Le rire de Soö reprit. Il avait l’air complètement détraqué. Oui, il avait perdu la tête. C’était la seule explication. Il avait rompu sa part du marché, il avait tué Maz. Il s’en était pris à Nethan. Et maintenant, il disait de pareilles absurdités ?! Impossible. C’était impossible. Pourtant… Pourtant, plus il regardait plus il décelait dans les yeux de cet homme la lueur de la vérité.

- Qu’est-ce que tu racontes… répéta-t-il à mi-voix.

- Oh, tu ne le savais pas ? Tu n’étais pas fichu de le savoir, avec la puissance magique que tu as, tu n’étais pas fichu de t’en rappeler ?!

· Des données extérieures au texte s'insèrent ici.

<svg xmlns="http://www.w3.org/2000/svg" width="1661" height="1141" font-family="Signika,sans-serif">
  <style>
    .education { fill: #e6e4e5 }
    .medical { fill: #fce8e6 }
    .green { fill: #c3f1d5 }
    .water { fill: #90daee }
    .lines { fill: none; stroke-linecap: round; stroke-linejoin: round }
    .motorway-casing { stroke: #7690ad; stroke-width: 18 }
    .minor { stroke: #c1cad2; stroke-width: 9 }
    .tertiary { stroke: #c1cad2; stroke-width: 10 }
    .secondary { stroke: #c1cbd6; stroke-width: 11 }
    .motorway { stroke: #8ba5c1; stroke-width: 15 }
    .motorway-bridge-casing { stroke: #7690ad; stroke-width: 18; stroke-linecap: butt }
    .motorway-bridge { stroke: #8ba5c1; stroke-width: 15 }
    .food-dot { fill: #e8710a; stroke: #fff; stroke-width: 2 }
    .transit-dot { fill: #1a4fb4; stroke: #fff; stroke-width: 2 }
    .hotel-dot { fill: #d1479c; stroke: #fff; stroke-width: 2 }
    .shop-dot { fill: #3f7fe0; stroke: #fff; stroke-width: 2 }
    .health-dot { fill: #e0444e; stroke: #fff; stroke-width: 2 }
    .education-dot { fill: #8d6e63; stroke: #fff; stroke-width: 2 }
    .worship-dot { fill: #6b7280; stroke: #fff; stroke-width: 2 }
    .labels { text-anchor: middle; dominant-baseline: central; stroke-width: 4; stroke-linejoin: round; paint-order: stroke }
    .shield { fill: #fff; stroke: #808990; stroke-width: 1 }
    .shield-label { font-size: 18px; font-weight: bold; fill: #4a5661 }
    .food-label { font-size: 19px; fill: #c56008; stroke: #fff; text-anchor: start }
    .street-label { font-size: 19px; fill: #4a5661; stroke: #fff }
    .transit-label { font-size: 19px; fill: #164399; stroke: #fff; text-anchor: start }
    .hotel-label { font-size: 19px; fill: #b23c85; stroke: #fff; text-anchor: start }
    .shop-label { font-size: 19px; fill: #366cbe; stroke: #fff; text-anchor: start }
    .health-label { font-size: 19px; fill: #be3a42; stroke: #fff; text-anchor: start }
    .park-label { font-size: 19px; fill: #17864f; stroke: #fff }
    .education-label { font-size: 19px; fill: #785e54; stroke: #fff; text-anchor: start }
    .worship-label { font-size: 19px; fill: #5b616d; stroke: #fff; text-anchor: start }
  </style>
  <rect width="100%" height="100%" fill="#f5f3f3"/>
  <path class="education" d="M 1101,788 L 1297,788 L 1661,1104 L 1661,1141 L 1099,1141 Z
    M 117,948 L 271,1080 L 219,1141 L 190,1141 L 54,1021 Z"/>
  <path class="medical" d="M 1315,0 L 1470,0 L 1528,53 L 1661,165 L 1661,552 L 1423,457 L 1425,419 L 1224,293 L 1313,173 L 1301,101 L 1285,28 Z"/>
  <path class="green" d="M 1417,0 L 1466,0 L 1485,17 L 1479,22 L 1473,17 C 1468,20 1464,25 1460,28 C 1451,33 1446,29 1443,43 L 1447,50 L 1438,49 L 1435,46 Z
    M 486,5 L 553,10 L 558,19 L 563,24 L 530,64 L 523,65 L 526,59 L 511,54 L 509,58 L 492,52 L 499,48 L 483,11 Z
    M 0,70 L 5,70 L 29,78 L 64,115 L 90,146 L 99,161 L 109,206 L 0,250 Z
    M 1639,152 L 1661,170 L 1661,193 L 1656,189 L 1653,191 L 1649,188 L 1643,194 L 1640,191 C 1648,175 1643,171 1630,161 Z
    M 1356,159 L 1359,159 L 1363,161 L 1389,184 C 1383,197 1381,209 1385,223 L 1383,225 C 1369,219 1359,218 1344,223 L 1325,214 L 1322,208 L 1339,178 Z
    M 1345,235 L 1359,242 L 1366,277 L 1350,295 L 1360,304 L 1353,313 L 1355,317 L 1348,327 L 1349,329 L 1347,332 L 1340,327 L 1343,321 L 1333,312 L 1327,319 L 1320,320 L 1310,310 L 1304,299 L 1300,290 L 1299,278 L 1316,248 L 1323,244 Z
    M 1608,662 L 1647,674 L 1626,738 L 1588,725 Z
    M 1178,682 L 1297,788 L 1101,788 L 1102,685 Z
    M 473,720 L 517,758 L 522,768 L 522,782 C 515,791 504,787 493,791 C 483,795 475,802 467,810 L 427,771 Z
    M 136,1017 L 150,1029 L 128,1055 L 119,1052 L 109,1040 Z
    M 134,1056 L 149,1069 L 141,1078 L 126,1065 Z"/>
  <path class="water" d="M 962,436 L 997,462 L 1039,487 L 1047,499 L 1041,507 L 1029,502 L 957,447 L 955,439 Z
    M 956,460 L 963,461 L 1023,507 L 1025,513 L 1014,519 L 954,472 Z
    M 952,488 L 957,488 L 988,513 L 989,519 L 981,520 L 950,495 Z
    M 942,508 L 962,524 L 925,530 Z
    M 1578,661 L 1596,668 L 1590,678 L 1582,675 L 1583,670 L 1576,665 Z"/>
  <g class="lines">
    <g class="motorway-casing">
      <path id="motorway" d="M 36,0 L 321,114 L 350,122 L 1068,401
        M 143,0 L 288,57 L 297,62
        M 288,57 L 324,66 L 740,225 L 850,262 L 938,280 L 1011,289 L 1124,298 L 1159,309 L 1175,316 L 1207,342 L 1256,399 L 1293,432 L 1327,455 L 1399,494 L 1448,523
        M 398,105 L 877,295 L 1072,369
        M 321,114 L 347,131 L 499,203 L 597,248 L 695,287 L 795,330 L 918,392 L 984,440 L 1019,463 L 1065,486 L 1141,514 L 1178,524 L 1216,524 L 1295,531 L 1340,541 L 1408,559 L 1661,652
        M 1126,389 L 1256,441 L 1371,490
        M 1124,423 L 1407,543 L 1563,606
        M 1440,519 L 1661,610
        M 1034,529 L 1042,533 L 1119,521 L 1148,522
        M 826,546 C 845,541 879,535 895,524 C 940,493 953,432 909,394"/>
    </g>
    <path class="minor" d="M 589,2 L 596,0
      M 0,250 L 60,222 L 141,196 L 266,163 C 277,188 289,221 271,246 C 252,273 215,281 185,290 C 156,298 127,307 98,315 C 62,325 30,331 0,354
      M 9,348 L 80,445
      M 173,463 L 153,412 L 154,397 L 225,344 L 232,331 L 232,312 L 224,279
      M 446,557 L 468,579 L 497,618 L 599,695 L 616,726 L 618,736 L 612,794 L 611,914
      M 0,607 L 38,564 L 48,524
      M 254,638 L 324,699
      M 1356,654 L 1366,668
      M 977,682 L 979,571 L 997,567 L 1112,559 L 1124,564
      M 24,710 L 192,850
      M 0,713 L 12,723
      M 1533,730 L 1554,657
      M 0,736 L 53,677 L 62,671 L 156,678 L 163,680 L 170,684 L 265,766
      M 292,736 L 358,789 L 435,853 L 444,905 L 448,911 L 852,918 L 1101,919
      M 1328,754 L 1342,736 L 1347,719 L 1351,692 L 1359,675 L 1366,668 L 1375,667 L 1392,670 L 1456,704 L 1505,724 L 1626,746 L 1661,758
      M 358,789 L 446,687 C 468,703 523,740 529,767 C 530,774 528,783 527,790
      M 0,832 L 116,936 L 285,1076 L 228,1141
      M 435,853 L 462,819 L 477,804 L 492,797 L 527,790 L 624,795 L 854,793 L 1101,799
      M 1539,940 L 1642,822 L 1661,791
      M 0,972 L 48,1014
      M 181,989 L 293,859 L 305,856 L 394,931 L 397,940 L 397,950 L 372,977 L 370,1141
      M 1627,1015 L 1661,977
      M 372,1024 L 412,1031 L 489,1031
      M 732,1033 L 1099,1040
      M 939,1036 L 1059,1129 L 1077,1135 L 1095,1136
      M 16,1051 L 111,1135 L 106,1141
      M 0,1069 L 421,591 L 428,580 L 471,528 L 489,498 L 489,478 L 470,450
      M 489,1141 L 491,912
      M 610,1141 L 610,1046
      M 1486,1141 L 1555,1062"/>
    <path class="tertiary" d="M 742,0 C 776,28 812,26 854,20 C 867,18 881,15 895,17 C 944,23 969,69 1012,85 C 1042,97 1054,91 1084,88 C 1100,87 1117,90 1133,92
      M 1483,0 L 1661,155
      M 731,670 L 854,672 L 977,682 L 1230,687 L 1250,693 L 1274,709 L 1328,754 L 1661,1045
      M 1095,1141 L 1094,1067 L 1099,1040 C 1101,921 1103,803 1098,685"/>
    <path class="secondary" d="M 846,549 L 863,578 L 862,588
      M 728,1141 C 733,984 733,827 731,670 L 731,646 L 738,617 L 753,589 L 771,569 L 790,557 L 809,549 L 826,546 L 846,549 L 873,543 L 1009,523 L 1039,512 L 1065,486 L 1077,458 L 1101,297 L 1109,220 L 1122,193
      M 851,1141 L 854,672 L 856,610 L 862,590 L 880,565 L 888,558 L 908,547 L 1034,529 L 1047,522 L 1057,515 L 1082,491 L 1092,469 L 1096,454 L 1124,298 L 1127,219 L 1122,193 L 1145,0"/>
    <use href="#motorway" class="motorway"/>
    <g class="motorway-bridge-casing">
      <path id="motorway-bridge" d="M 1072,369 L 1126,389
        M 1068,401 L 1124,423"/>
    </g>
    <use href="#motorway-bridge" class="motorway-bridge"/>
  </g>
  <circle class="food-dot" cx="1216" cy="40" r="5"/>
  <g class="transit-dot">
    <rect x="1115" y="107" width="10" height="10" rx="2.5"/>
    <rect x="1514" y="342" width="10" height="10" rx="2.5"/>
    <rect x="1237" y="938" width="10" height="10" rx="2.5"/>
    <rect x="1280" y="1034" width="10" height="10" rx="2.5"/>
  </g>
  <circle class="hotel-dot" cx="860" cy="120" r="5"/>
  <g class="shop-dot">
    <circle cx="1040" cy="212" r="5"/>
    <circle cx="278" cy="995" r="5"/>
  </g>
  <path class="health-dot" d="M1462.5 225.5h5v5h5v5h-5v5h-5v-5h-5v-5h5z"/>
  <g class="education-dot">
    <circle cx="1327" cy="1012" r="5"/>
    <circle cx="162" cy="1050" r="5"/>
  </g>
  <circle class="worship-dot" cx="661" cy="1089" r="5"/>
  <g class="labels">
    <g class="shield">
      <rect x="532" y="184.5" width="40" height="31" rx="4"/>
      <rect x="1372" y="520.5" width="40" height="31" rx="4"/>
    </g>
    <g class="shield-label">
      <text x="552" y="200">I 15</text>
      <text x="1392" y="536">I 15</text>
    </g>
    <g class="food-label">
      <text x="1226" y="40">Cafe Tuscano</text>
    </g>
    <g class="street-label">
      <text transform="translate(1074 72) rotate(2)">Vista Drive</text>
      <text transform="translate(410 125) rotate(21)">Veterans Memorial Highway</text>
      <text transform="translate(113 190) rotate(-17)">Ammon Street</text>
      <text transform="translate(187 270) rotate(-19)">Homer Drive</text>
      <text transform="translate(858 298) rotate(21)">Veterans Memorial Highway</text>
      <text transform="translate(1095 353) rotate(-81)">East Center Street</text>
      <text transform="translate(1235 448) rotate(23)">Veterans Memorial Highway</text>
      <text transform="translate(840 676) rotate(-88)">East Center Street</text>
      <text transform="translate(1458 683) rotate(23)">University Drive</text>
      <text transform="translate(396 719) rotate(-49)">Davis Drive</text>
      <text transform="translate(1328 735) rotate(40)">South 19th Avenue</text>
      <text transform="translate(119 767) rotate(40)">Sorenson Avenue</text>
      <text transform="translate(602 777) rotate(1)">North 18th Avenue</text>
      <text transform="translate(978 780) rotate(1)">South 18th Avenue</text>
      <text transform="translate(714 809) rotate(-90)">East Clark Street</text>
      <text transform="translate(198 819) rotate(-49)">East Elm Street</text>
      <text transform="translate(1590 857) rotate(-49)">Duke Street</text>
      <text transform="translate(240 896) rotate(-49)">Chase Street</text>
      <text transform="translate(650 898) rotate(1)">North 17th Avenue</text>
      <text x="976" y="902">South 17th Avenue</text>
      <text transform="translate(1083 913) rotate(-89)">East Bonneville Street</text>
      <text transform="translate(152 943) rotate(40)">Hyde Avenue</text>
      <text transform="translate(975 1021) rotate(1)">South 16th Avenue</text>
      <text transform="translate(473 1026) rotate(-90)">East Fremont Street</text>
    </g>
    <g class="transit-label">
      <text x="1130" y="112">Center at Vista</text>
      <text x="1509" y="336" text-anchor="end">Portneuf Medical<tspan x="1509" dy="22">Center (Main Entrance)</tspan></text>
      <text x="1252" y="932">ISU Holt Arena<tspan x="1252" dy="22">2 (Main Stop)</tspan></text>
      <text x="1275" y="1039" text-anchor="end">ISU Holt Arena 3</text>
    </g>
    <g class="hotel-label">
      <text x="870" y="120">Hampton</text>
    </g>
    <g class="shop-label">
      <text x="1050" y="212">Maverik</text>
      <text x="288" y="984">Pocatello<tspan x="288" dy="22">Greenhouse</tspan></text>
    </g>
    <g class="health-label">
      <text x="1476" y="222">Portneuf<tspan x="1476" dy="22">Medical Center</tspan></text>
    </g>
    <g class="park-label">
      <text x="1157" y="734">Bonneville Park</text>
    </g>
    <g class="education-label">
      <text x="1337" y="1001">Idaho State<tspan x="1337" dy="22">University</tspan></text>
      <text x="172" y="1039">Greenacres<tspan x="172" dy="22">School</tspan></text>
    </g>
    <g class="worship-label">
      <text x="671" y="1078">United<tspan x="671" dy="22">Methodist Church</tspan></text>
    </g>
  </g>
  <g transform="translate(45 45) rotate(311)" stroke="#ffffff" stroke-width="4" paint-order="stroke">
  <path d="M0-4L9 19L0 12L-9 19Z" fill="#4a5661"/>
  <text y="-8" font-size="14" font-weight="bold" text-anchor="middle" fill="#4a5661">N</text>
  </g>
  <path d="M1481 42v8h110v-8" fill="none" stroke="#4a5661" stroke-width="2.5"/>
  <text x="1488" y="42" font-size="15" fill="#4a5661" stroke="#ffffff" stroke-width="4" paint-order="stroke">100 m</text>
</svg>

De s’en rappeler ? Il avait eu un passé, une enfance, oui. Mais pas un passé d’enfant des ombres. Tu n’étais pas fichu de t’en rappeler ?! Tellement de colère, dans ces mots, tellement de rancœur et de haine…

- Vous le saviez. Vous saviez que j’étais l’enfants des ombres, vous n’avez rien dit ! Vous avez menti ! Et avec Maz aussi ! Vous n’avez jamais eu l’intention de la libérer, hein ?

- Oh, Jio. Mon cher Jio. Tu es tellement naïf. C’est là ton plus grand défaut, petit. Voyons, Jio. Réfléchis ! Tu étais le seul à ne pas savoir que tu étais l’enfant des ombres !

Le seul. Jio avala sa salive. Soö le savait. Erlein Nowise le savait. Il se tourna vers Addal. Il le savait aussi, ça se voyait dans ses yeux. Et Nethan. Nethan avait certainement dû être la première au courant. Il voulut dire quelque chose. Il voulut crier, rire, pleurer. Et soudain. Il se rappela. Il se rappela de ce qu’il s’était passé, de ses rêves. Il se rappela de tout.